A shagbark hickory nut is the third one from the left with a mockernut hickory nut to its right. The green outer husks of hickories turn brown after they have fallen
Once during a long December ramble through our region’s mountains, I discovered that my daypack’s energy bar proved insufficient nourishment for the outing. Searching for something to give me a burst of energy, I saw the diagnostic long, lose, ash-gray strips of a shagbark hickory. And underneath the tree, I located a treasure trove of protein, carbohydrates, phosphorous, and magnesium in the form of the nuts. After finding a rock to crack the nuts and then consuming a dozen or so, I felt refreshed enough to finish my hike.

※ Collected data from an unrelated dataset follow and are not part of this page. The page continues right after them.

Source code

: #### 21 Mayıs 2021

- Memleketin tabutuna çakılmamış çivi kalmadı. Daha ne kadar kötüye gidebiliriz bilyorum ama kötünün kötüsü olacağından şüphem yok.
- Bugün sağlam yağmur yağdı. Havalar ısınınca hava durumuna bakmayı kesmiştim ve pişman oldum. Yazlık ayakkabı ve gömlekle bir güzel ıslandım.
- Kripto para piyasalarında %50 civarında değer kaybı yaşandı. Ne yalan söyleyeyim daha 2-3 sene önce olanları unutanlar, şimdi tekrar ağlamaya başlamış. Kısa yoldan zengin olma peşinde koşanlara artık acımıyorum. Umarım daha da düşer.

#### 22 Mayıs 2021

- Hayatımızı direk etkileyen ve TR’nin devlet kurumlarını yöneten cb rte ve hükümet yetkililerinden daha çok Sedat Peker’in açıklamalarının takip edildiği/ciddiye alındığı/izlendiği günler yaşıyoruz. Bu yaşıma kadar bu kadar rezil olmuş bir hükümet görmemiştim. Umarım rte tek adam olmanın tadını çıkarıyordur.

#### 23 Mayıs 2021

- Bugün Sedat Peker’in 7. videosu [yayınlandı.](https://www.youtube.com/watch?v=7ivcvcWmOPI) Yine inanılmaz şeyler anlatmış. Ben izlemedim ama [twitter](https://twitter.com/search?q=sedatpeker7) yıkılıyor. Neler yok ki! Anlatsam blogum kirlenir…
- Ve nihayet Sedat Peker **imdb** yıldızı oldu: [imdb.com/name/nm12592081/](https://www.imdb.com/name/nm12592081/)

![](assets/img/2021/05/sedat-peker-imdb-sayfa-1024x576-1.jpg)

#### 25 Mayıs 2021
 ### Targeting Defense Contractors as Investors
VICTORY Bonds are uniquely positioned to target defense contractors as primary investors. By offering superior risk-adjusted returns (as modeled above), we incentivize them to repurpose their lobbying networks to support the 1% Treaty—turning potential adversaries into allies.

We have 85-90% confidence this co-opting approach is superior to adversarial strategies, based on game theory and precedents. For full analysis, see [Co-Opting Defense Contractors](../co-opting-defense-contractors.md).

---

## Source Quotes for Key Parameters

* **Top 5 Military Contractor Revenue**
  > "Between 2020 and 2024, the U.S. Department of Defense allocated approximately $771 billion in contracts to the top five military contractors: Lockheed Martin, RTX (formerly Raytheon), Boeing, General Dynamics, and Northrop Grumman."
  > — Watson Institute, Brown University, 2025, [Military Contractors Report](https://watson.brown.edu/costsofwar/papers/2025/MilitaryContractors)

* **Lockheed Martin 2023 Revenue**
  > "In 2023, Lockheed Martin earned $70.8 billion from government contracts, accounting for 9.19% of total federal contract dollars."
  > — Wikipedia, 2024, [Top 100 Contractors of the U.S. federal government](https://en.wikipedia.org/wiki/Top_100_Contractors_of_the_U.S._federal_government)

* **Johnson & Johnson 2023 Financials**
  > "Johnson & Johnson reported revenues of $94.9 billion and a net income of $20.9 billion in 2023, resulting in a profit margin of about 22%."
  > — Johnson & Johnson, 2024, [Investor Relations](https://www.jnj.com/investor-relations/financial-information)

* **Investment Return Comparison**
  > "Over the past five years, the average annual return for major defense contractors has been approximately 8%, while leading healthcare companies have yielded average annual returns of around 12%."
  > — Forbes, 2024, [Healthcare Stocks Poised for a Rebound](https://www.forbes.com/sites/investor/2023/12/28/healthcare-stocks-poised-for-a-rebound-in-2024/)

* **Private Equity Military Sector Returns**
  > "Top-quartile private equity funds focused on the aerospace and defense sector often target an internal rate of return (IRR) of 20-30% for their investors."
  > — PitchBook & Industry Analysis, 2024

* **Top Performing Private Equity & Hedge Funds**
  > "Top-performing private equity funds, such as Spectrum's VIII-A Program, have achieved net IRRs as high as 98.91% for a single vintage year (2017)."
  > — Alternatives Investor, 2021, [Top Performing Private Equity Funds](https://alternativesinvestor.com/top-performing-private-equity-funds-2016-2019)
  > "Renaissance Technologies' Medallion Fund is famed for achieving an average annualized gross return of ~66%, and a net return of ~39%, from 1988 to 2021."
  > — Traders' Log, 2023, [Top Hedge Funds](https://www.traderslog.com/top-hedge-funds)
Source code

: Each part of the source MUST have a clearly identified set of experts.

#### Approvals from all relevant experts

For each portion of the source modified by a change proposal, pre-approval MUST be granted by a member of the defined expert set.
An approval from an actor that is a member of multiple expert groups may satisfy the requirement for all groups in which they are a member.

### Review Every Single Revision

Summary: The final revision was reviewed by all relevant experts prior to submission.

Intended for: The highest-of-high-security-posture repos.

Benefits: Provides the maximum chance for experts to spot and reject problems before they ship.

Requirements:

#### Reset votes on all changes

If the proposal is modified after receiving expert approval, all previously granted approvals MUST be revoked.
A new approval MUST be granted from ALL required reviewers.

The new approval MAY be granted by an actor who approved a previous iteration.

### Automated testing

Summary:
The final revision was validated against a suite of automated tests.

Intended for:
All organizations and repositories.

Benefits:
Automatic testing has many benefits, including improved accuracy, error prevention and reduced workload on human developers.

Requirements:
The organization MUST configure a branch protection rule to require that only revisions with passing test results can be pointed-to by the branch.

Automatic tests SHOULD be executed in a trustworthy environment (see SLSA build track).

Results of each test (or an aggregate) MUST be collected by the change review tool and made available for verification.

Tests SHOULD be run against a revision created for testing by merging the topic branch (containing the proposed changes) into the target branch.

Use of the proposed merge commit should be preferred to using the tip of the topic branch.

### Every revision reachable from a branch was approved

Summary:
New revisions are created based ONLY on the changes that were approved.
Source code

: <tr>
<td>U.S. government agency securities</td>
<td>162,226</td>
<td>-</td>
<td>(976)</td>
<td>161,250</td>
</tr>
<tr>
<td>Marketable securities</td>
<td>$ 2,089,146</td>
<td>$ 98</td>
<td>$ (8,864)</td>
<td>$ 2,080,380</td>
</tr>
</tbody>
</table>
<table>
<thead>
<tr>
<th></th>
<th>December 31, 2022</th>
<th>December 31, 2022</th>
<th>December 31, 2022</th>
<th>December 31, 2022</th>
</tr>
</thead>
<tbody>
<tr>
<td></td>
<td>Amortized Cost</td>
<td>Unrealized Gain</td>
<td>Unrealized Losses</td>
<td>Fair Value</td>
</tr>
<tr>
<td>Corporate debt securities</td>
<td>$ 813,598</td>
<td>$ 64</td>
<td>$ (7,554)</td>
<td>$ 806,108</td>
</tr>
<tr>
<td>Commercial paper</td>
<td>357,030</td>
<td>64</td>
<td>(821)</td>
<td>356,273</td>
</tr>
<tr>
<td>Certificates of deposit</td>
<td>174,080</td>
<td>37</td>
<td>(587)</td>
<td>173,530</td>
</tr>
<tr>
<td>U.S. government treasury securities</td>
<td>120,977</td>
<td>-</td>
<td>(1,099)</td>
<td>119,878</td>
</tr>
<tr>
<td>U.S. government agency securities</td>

Some effort is required for us to eat any shagbark’s nutmeats. A green outer husk must be removed to reach the tan nut which must be cracked, but it’s a worthwhile enterprise as the nutmeat inside features a delightfully sweet aroma. My wife Elaine will add shagbark nuts to just about any kind of bread to provide zest, but they prove especially sublime in banana or apple bread.
Interestingly, Jim Crumley of Springwood, Virginia uses the bark as a sweetener in coffee and tea. He cuts enough strips to fill a five-gallon plastic bucket; and after rinsing, cleaning, and drying them, Crumley bakes the strips in an oven for 30 minutes at 300 degrees. Next, he places the strips in a 48-quart cooker, covers with water, and boils for two to three hours adding water as needed. He then removes the strips and is left with about a quart of dark liquid. Crumley last adds a quart of sugar and boils for 10 to 15 minutes. The final product is a dark, thick syrup.
Chipmunks and gray and fox squirrels are the major animals that regularly consume shagbark hickory nuts, but we humans might want to be added to that short list.